Swede Martin Hansson, who was at the centre of France's controversial World Cup qualification, was named Friday among the 30 referees for the finals in South Africa in June.
Hansson failed to spot Thierry Henry's handball in the playoff second leg against Ireland in Paris in November and was widely criticized after the incident led to the goal which allowed France to qualify.
He was however named after Friday's meeting in Zurich of the refereeing committee of world football's governing body FIFA.
Among the other officials appointed were Englishman Howard Webb and Swiss referee Massimo Busacca, who have also grabbed headlines over the last year.
Eight officials return from the 2006 finals in Germany where the refereeing was roundly condemned after a spate of controversies.
It led to FIFA setting up a special referee's assistance program to better train top officials for the 2010 finals.
Among those returning is Benito Archundia of Mexico, who handled the 2006 semi-final between Germany and Italy, and Italian Roberto Rosetti, who also officiated the Euro 2008 final in Vienna.

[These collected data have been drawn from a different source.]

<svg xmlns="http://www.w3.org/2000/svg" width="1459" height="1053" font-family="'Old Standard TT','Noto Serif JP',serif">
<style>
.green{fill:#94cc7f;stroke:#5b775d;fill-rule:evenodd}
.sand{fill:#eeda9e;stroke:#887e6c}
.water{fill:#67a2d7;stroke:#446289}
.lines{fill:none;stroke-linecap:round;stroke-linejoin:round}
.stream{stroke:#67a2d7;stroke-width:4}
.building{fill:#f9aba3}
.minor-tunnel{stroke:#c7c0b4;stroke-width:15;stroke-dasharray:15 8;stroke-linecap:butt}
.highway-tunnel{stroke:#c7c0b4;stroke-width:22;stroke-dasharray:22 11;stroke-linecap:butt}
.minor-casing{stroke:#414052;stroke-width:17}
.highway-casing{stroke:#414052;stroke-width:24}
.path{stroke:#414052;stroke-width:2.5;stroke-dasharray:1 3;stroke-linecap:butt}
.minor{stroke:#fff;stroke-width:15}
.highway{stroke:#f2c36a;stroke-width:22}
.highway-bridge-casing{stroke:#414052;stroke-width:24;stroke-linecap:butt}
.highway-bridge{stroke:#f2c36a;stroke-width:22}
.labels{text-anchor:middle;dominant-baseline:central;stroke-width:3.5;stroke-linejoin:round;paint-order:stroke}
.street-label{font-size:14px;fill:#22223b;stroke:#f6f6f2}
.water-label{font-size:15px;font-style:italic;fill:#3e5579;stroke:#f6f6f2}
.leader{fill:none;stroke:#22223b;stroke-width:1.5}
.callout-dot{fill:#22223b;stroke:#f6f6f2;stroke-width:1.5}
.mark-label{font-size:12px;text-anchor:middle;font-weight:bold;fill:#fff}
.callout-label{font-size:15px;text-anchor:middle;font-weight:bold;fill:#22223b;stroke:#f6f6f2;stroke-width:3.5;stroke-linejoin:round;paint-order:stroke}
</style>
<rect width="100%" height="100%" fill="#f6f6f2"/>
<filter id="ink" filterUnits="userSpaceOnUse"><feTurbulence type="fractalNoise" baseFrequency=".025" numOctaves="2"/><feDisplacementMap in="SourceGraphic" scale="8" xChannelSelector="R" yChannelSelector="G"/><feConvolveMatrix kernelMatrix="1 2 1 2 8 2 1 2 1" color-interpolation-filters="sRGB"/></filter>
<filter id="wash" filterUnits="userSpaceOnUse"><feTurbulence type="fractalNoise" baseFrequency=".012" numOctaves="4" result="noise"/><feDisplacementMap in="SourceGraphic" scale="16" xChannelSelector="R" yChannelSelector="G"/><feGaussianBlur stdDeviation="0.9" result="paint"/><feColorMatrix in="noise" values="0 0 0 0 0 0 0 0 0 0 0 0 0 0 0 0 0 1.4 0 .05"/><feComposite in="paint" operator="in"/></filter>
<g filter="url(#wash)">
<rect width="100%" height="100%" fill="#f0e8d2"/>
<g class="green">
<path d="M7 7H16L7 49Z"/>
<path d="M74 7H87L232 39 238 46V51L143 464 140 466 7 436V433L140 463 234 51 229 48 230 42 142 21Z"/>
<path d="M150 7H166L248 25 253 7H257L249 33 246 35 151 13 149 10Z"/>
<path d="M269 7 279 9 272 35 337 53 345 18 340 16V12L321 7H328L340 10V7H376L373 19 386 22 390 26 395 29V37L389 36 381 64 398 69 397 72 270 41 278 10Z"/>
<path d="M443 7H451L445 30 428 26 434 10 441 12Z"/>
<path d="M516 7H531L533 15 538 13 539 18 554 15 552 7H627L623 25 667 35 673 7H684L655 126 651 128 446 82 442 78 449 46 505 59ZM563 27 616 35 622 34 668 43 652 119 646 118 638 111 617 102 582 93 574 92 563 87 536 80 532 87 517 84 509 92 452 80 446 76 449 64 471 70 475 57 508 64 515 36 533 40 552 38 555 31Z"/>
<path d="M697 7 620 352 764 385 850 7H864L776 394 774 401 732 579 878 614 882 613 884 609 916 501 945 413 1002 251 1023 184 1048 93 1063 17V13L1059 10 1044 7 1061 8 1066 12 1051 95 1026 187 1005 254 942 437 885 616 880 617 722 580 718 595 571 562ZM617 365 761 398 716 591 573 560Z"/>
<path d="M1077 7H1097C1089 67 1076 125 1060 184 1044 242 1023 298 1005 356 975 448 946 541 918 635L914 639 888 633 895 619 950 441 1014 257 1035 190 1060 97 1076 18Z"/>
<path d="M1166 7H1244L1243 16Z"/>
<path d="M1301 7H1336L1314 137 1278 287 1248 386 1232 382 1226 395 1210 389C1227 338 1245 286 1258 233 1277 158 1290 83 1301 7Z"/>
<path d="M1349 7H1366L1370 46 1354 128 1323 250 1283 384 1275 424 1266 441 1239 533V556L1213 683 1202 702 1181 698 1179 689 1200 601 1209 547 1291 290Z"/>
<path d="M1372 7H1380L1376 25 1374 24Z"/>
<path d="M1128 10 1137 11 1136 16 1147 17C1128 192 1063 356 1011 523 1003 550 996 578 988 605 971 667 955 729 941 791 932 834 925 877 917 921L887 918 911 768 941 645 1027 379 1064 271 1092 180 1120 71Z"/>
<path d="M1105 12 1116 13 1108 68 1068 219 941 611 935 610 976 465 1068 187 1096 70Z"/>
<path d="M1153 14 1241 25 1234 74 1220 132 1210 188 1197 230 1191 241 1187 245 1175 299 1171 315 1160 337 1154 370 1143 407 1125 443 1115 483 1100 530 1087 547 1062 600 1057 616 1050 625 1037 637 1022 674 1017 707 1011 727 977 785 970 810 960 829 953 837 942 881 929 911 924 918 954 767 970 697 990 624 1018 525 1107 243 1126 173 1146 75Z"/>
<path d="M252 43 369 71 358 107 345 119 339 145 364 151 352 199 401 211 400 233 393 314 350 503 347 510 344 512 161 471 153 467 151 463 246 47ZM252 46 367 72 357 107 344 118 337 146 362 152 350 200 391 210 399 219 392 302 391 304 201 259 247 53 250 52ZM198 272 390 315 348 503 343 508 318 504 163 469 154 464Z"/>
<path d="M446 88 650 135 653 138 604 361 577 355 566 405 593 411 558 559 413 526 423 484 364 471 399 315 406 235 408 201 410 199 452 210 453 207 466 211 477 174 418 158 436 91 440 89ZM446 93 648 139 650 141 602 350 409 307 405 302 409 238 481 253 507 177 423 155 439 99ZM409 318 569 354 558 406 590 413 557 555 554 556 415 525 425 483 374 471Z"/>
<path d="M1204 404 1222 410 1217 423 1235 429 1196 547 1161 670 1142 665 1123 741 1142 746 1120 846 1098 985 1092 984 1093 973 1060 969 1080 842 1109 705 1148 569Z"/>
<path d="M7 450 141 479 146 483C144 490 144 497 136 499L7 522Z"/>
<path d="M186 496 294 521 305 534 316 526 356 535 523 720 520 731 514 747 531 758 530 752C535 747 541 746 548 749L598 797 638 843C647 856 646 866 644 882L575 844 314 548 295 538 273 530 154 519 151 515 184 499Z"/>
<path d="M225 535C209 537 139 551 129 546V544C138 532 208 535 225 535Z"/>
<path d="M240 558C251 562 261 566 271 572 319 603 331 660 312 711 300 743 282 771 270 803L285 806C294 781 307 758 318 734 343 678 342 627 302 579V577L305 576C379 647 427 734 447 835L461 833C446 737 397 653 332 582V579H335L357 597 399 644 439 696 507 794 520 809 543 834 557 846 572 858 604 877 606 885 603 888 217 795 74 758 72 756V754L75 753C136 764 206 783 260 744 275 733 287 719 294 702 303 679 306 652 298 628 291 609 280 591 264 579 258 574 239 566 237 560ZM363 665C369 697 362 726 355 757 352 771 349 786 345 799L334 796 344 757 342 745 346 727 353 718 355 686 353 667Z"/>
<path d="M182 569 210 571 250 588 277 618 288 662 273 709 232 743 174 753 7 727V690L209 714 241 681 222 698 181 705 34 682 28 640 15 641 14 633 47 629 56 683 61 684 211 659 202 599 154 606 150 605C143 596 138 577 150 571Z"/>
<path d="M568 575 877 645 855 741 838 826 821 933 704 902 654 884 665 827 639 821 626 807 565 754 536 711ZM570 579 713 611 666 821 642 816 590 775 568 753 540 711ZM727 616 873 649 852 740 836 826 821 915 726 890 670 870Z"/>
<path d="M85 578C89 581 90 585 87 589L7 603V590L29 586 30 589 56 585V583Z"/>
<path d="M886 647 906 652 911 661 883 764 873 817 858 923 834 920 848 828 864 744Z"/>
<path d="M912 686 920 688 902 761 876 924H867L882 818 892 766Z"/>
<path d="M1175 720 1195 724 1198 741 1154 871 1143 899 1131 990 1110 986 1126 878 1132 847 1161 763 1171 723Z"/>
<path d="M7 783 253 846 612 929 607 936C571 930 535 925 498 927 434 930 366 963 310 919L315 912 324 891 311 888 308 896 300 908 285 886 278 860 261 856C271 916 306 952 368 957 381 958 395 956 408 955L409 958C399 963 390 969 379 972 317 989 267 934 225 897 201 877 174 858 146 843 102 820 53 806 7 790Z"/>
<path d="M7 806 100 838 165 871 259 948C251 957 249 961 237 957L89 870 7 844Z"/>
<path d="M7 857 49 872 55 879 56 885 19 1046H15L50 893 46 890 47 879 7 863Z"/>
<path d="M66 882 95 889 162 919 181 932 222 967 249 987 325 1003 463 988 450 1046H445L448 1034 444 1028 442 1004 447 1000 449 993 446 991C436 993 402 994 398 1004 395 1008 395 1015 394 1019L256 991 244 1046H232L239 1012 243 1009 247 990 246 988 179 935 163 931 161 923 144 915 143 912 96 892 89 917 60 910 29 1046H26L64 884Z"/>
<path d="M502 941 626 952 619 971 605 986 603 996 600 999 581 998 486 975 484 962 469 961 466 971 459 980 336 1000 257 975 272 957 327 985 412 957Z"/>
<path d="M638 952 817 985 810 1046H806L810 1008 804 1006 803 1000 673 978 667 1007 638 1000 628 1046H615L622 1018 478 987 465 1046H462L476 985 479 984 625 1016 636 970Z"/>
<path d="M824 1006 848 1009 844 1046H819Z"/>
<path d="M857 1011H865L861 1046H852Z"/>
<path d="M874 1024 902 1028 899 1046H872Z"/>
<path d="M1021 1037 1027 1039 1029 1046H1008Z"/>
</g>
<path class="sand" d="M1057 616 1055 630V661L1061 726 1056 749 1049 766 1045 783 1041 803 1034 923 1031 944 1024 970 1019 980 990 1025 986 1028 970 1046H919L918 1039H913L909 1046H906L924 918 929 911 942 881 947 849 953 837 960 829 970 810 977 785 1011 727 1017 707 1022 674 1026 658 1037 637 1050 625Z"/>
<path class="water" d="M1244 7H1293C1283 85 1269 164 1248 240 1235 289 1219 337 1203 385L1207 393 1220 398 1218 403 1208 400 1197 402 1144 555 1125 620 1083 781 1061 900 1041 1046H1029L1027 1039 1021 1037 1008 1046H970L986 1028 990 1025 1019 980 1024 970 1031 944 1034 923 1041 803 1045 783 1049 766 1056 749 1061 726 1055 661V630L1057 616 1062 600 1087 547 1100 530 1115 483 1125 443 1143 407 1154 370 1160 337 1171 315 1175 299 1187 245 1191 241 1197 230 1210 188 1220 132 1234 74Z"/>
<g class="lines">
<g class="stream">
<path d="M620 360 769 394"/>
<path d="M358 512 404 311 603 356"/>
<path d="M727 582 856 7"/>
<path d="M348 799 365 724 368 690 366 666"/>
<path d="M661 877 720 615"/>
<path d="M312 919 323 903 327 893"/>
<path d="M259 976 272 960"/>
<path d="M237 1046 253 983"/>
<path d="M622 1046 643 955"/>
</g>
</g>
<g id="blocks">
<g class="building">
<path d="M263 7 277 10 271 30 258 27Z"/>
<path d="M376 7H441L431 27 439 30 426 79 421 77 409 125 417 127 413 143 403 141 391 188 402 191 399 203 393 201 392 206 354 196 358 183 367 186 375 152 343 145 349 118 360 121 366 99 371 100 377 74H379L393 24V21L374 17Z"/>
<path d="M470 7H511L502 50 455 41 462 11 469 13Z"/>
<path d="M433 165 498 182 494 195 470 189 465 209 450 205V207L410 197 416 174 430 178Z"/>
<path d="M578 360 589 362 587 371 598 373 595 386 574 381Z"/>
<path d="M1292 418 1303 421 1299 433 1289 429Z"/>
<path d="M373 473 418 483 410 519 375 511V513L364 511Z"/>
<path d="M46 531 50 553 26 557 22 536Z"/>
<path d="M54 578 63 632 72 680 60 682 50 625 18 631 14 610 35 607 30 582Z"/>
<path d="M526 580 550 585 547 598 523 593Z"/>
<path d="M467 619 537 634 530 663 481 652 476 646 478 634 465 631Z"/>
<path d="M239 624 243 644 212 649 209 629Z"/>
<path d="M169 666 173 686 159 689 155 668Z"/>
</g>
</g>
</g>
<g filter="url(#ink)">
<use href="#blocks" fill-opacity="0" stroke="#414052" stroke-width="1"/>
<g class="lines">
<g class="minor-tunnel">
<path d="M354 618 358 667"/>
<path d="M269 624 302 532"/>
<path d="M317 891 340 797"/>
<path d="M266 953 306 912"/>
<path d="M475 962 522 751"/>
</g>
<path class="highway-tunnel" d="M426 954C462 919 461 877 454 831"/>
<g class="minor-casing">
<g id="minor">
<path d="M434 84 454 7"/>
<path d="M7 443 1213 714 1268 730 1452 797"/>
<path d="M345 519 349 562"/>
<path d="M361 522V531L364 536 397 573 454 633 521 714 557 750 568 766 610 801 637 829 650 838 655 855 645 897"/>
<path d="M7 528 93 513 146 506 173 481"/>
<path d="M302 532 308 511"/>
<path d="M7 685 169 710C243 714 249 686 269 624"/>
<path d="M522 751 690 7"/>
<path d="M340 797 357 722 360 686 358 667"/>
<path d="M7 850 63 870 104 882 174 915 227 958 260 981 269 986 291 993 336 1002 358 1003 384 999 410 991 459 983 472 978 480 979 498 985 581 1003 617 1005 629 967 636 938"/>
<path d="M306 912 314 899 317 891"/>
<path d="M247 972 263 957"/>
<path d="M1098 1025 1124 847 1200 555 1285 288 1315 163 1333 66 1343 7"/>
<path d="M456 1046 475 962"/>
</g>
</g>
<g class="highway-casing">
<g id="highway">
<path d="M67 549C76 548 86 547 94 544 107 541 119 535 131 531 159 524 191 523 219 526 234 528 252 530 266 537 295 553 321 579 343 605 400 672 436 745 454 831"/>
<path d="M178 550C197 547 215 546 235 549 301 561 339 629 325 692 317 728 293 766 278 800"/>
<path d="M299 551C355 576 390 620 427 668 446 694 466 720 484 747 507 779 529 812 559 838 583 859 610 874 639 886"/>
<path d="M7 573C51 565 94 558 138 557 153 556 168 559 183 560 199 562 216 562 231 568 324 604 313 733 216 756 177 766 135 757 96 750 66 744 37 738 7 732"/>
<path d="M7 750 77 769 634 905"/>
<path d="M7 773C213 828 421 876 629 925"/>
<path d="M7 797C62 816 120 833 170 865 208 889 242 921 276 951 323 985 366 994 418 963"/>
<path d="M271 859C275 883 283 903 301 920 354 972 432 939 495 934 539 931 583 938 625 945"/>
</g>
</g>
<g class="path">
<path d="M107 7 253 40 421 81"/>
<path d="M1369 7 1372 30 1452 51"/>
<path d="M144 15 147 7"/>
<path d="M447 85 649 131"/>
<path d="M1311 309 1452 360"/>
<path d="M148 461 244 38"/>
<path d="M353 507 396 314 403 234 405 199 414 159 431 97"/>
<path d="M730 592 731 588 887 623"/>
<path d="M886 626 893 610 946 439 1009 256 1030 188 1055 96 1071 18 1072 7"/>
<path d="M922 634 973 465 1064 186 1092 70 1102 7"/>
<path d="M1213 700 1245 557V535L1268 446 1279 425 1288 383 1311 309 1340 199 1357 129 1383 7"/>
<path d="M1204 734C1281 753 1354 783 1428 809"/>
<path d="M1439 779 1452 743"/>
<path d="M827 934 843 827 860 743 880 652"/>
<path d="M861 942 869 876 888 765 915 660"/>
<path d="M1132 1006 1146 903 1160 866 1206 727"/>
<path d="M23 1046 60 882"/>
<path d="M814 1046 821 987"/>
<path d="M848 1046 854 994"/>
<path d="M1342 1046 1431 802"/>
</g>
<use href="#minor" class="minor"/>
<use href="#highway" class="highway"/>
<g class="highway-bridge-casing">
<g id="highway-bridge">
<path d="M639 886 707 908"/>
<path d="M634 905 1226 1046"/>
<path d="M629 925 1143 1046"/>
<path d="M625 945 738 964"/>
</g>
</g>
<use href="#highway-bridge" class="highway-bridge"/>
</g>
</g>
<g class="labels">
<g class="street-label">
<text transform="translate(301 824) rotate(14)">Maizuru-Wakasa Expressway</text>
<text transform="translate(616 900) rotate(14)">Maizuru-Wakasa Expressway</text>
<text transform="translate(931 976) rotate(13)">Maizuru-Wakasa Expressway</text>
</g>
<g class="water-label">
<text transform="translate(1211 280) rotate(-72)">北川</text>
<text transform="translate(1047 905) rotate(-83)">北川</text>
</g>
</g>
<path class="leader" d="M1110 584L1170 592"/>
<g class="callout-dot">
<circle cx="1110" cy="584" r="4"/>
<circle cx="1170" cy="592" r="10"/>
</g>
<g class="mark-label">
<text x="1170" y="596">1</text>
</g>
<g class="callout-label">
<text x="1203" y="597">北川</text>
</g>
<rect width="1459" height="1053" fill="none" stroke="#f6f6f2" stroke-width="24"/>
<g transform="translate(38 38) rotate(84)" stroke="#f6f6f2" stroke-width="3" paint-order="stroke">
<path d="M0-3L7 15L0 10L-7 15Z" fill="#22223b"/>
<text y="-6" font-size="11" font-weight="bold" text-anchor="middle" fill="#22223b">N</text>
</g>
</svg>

Norwegian Tom Henning Ovrebo, who turned down a raft of penalty appeals by Chelsea in last season's Champions League semi-final second leg against Barcelona, was overlooked.
The 30 referees are made up of 10 from Europe, six from South America, four from the Asian, African and CONCACAF confederations and two from New Zealand.
Each official has his team of two assistants who have worked with him consistently over the last two years.
Only one of the two Swedish linesmen from the match between France and Ireland made the selection. Stefan Wittberg was included but Fredrik Nilsson missed out.
Busacca was suspended last year after giving a middle-finger salute to supporters chanting verbal abuse in a Swiss Cup game while Webb changed his mind over a penalty decision in last year's Confederations Cup.